Rhythm and routine are intimately connected to our well being in subtle ways. One of the first ways we notice distress is when our sleep is disrupted or we stop eating regular meals. Sometimes routines can feel restrictive. So often we resist that sort of well meaning advice to ‘get an early night’ or eat healthily. For a newborn baby routines make a chaotic world feel predictable and safe. Conversely, too much rigidity around routines can kill spontaneity. Therapy also has a rhythm about it. We meet at the same time each week for the same length of time. How we feel about routines, whether we welcome them or find them restrictive, may reveal something about our relationship to time.


Awareness of the passage of time is disrupted by trauma. A good example of this is in Alice in Wonderland at the Mad Hatters tea party. Time was murdered and it was always six o clock. Feelings connected to the original traumatic experience cannot be consigned to the past.

******

◆ PROBLEMS AND TASKS:
[1] In the passage on routine and time, rewrite everything from "Awareness of the" down to "to the past.", swapping "six o clock" for "four o clock".
[2] List each thing the passage on routine and time says routines can do or feel like.
The records that follow come from a different source than the text.

(Items from a data source)
******

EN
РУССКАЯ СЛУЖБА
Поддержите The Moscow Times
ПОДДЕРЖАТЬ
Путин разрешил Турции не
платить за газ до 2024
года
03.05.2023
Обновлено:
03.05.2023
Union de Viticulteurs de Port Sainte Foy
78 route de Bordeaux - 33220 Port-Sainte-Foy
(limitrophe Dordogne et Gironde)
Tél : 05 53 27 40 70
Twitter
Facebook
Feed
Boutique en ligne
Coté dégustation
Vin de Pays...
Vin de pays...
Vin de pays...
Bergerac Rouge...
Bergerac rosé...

******

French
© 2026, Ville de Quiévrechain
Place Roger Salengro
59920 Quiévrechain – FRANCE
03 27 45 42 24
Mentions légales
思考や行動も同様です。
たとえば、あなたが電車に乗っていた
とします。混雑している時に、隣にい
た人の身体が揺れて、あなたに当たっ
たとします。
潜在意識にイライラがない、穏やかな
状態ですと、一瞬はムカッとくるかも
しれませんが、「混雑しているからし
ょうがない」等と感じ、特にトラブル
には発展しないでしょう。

******

◆ RESPONSES PER TASK:
[1]
Awareness of the passage of time is disrupted by trauma. A good example of this is in Alice in Wonderland at the Mad Hatters tea party. Time was murdered and it was always four o clock. Feelings connected to the original traumatic experience cannot be consigned to the past.

[2]
- Feel restrictive
- Make a chaotic world feel predictable and safe for a newborn baby
- Kill spontaneity, when there is too much rigidity around them